19. De rechtbank ziet aanleiding om verweerder in de gelegenheid te stellen het gebrek te herstellen. Dat herstellen kan hetzij met een aanvullende motivering, hetzij, voor zover nodig, met een nieuwe beslissing op bezwaar, na of tegelijkertijd met intrekking van het nu bestreden besluit. Om het gebrek te herstellen, moet verweerder in ieder geval de motivering aanvullen, waarbij verweerder al hetgeen eiseres tot aan de zitting van deze rechtbank, 16 juni 2015, heeft ingebracht, waaronder het rapport van de UNHCR van 15 januari 2015, dient te betrekken, en ook de van belang zijnde punten zoals weergegeven onder 13. De rechtbank bepaalt de termijn waarbinnen verweerder het gebrek kan herstellen op vier weken na verzending van deze tussenuitspraak.
20. Verweerder moet op grond van artikel 8:51b, eerste lid, van de Awb èn om nodeloze vertraging te voorkomen zo spoedig mogelijk, maar uiterlijk binnen twee weken, meedelen aan de rechtbank of hij gebruik maakt van de gelegenheid het gebrek te herstellen.
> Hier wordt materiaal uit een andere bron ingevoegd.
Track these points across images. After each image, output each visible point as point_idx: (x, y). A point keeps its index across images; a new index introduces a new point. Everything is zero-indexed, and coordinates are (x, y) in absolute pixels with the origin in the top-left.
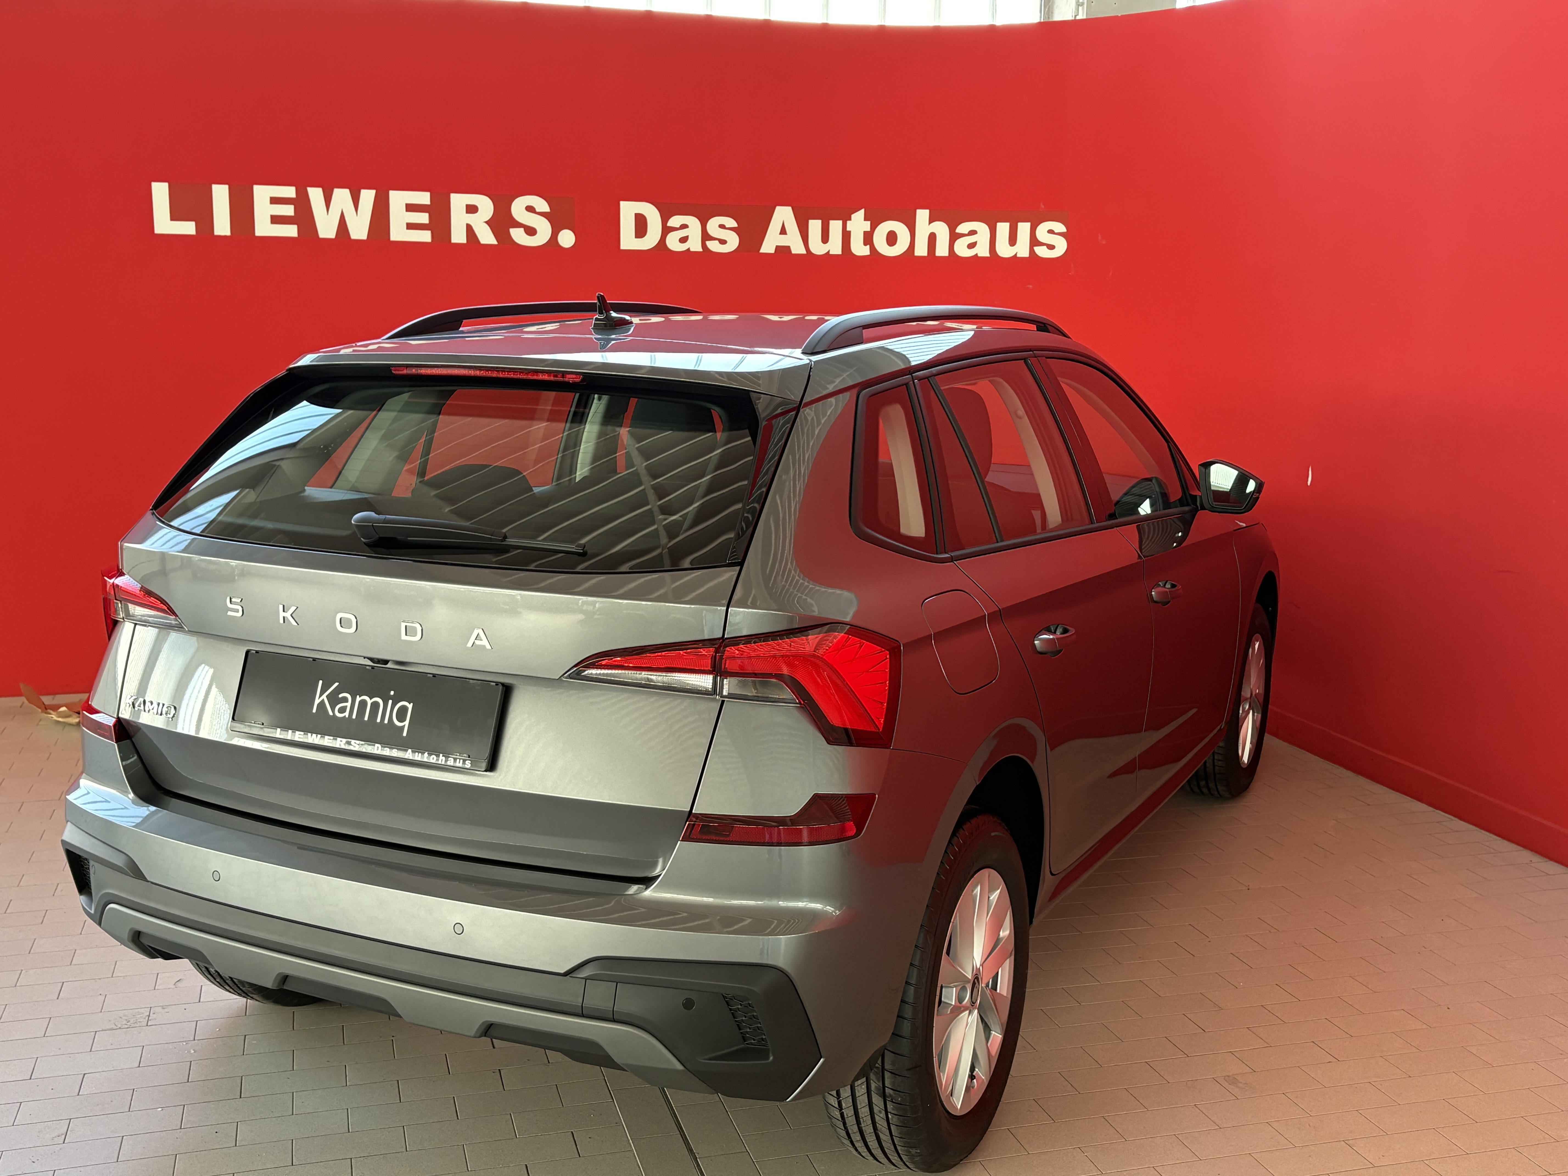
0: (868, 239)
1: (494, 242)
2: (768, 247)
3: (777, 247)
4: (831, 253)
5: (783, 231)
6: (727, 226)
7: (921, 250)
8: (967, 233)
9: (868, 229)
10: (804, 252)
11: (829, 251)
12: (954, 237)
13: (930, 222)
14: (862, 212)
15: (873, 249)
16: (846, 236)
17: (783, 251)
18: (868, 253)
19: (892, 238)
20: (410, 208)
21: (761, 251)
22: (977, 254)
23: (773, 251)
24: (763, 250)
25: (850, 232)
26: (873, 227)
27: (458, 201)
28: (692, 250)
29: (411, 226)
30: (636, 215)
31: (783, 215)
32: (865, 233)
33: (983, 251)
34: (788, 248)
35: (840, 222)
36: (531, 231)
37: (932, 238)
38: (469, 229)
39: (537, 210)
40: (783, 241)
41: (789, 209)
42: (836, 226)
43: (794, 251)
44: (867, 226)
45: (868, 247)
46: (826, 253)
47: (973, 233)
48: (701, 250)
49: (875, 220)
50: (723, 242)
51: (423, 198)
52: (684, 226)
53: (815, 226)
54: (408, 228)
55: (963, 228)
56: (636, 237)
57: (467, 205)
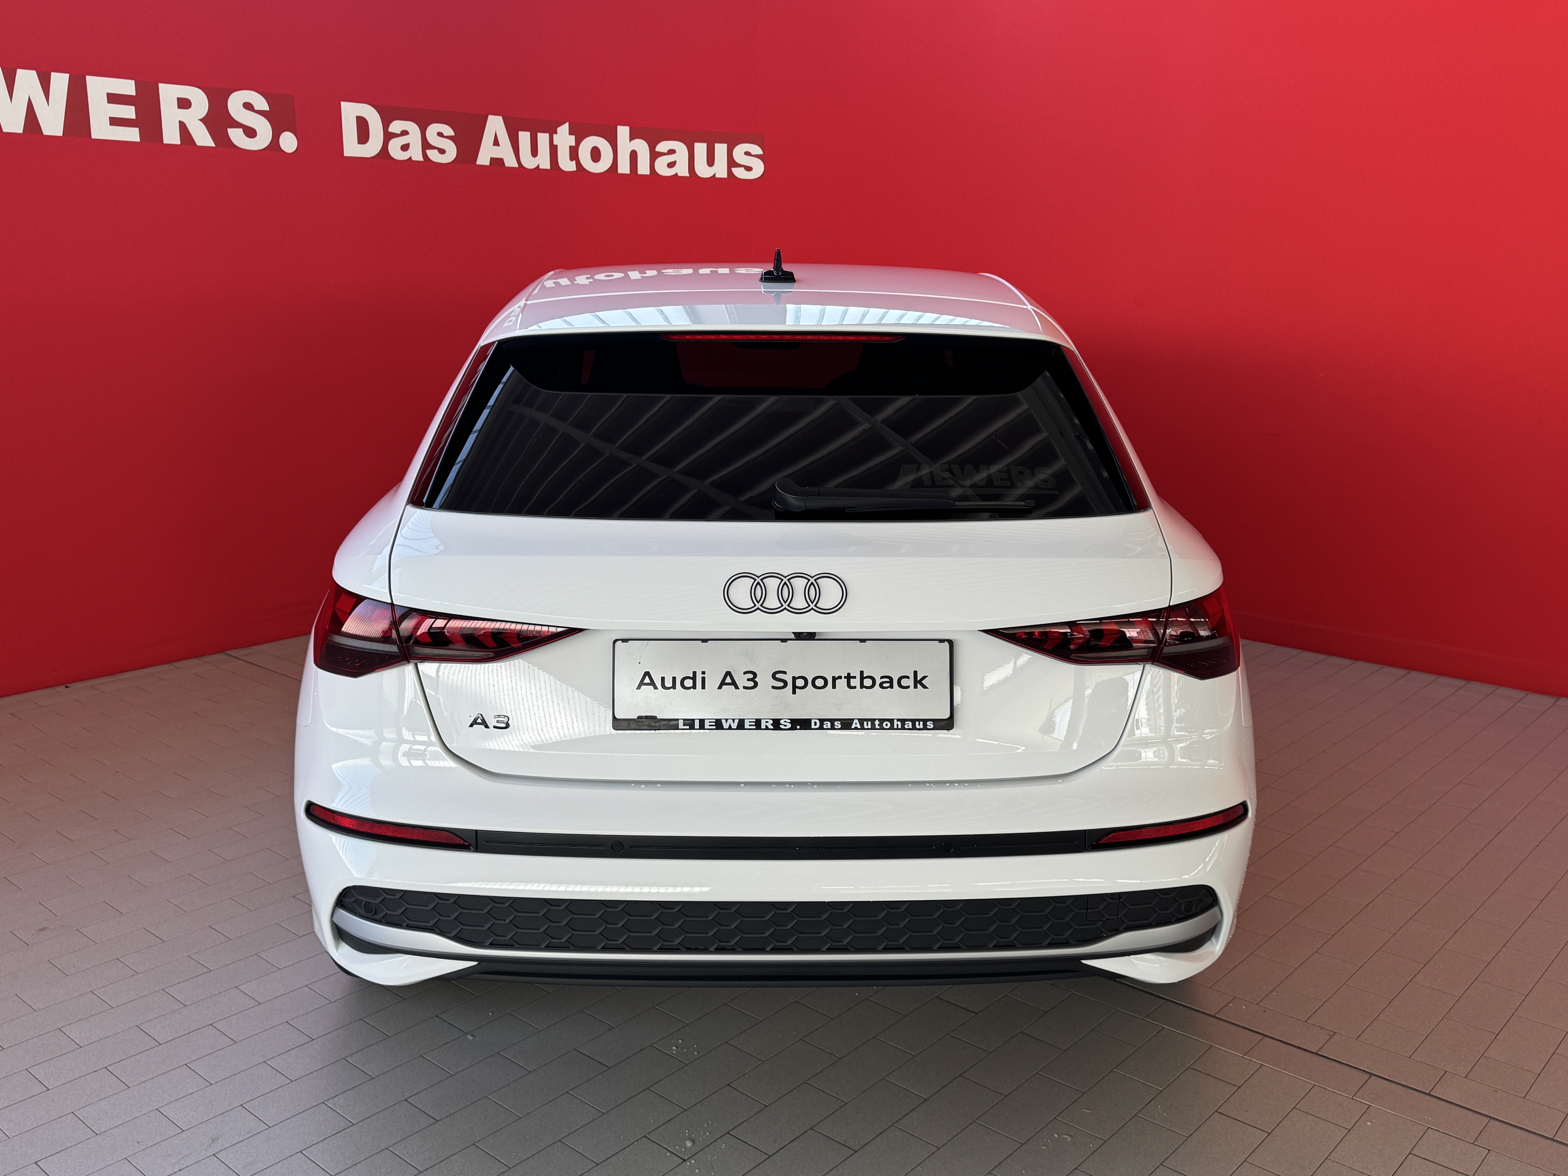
0: (574, 153)
1: (210, 143)
2: (483, 159)
3: (491, 159)
4: (541, 167)
5: (496, 143)
6: (445, 135)
7: (624, 168)
8: (666, 152)
9: (573, 144)
10: (516, 165)
11: (538, 166)
12: (654, 155)
13: (632, 138)
14: (567, 124)
15: (579, 164)
16: (553, 150)
17: (497, 162)
18: (574, 169)
19: (596, 154)
20: (113, 98)
21: (478, 163)
22: (677, 174)
23: (488, 163)
24: (480, 162)
25: (556, 146)
26: (578, 142)
27: (169, 93)
28: (413, 159)
29: (115, 122)
30: (357, 117)
31: (495, 125)
32: (571, 147)
33: (682, 170)
34: (501, 160)
35: (547, 135)
36: (250, 133)
37: (634, 155)
38: (183, 126)
39: (256, 108)
40: (497, 153)
41: (500, 119)
42: (543, 138)
43: (507, 165)
44: (571, 140)
45: (574, 162)
46: (536, 168)
47: (672, 152)
48: (422, 159)
49: (580, 134)
50: (442, 151)
51: (127, 87)
52: (405, 133)
53: (524, 137)
54: (111, 124)
55: (663, 147)
56: (359, 143)
57: (179, 99)
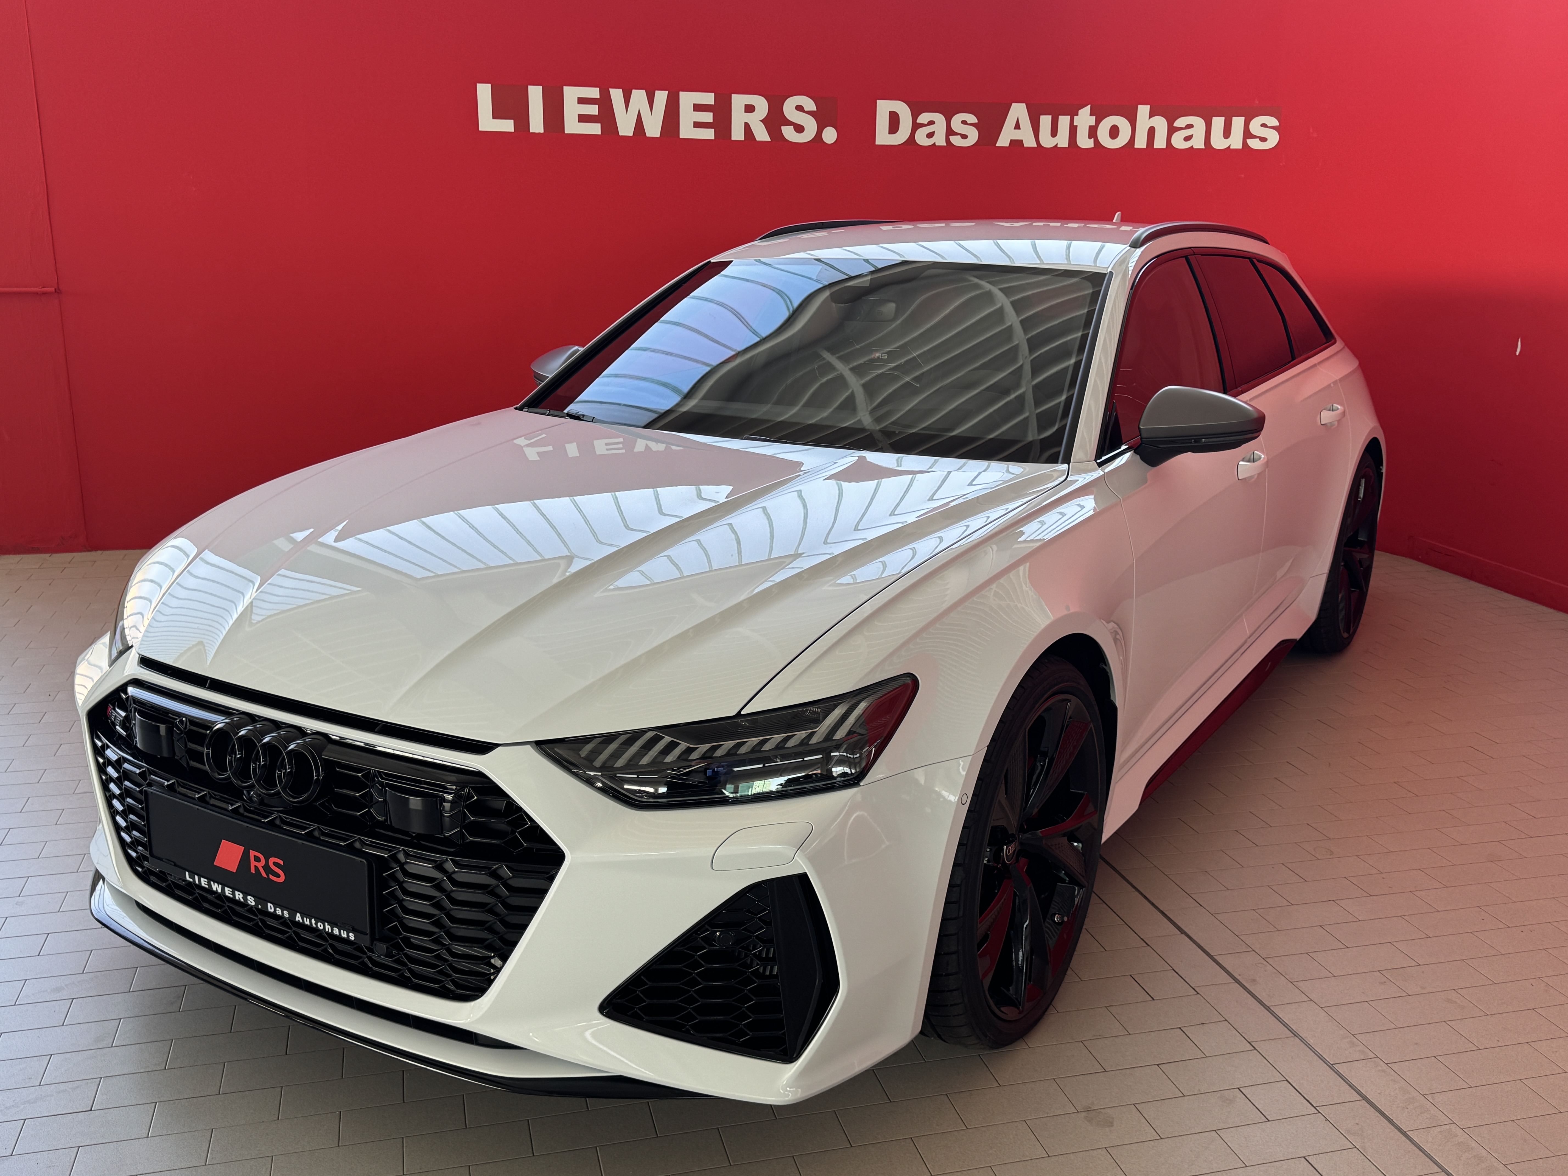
0: (1093, 132)
1: (767, 138)
2: (1003, 141)
3: (1012, 141)
5: (1017, 126)
6: (968, 122)
8: (1184, 126)
9: (1094, 124)
10: (1035, 145)
11: (1057, 144)
12: (1172, 130)
13: (1151, 117)
14: (1089, 106)
15: (1097, 142)
16: (1073, 130)
17: (1016, 144)
18: (1092, 146)
19: (1114, 132)
20: (698, 108)
21: (997, 145)
22: (1192, 146)
23: (1007, 145)
24: (1000, 143)
25: (1077, 126)
26: (1098, 122)
27: (739, 101)
28: (937, 144)
29: (698, 125)
30: (890, 112)
32: (1090, 127)
33: (1198, 143)
34: (1021, 142)
35: (1069, 117)
36: (799, 129)
37: (1152, 132)
38: (747, 126)
39: (806, 110)
40: (1017, 135)
41: (1023, 106)
42: (1064, 120)
43: (1026, 144)
44: (1092, 121)
45: (1092, 139)
46: (1054, 146)
47: (1190, 126)
48: (945, 145)
49: (1100, 115)
50: (964, 137)
51: (708, 98)
52: (931, 123)
53: (1046, 121)
54: (694, 127)
55: (1180, 122)
56: (890, 133)
57: (746, 105)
Als verweerder gebruik maakt van die gelegenheid, zal de rechtbank de gemachtigde in de gelegenheid stellen binnen vier weken te reageren op de herstelpoging van verweerder. In beginsel, ook in de situatie dat verweerder de hersteltermijn ongebruikt laat verstrijken, zal de rechtbank zonder tweede zitting uitspraak doen op het beroep.
21. De rechtbank houdt iedere verdere beslissing aan tot de einduitspraak op het beroep. Dat laatste betekent ook dat zij over de proceskosten en het griffierecht nu nog geen beslissing neemt.

Beslissing

De rechtbank:
- draagt verweerder op binnen twee weken aan de rechtbank mee te delen of hij gebruik maakt van de gelegenheid het gebrek te herstellen;
- stelt verweerder in de gelegenheid om binnen vier weken na verzending van deze tussenuitspraak het gebrek te herstellen met inachtneming van de overwegingen en aanwijzingen in deze tussenuitspraak;
- houdt iedere verdere beslissing aan.
Deze uitspraak is gedaan door mr. C.M. Dijksterhuis, voorzitter, M. Ramsaroep en mr. H. Gorter, rechters, in aanwezigheid van mr. G.C. van de Ven-de Vries, griffier. De beslissing is in het openbaar uitgesproken op 15 oktober 2015.
griffier voorzitter
Afschrift verzonden aan partijen op:

Rechtsmiddel

Tegen deze tussenuitspraak staat nog geen hoger beroep open. Tegen deze tussenuitspraak kan hoger beroep worden ingesteld tegelijkertijd met hoger beroep tegen de (eventuele) einduitspraak in deze zaak.